Greetings from the road, everyone — my time is limited today so I’m sharing a very interesting comment that a reader sent in … we’ll call him Carlo.

Carlo looked into Louis Navellier’s recent history with the formerly highflying Russian steel (and coal) stock, Mechel (MTL). This was also a Robert Hsu pick for a while, I’m told (Hsu and Navellier have the same publisher), but the same little birdie also told me that Hsu sold his Mechel at a very lucky time. Navellier apparently didn’t (I have no way of knowing for sure), though I imagine he has probably sold it by now.

I’m sharing this note just to offer yet another little cautionary tale — Navellier’s system is built on earnings momentum and growth, among other similar quantitative measures, and like any other system it can fall prey to big downside surprises.
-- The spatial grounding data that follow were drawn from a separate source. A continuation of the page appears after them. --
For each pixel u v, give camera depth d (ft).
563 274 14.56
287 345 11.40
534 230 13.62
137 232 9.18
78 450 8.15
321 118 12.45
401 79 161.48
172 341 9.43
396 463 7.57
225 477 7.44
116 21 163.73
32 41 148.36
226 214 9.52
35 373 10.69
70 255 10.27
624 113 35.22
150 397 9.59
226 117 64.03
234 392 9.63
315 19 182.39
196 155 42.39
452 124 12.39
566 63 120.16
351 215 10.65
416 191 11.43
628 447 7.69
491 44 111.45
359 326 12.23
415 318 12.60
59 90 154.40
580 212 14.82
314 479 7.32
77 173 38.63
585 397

MTL’s was essentially political in nature, which means it probably shouldn’t have been that much of a surprise in Russia, but one can never quite predict where bad news will come from … and stocks like this that build a following among growth and momentum investors can fall much harder than most when those surprises do occur.

I’ve never lookd at Mechel in any detail and don’t know whether the severely beaten down price now is an opportunity, but if you have an opinion feel free to share.

Here, without further ado, is Carlo’s compilation of Navellier’s notes about Mechel over the last couple months — if you’ve got a chance, go back and read over them … would you have been convinced that this was a great stock to buy?

MTL today (07/29) is still going down … $18 and counting.

Again, I don’t really mean to single out Louis Navellier, though he’s one of the more aggressive advertisers and I write about him quite a bit — just wanted to share Carlo’s walk down memory lane, and offer a little sober reminder that very few systems are really effective at predicting the bad news shocks that occasionally hit the companies we know and love.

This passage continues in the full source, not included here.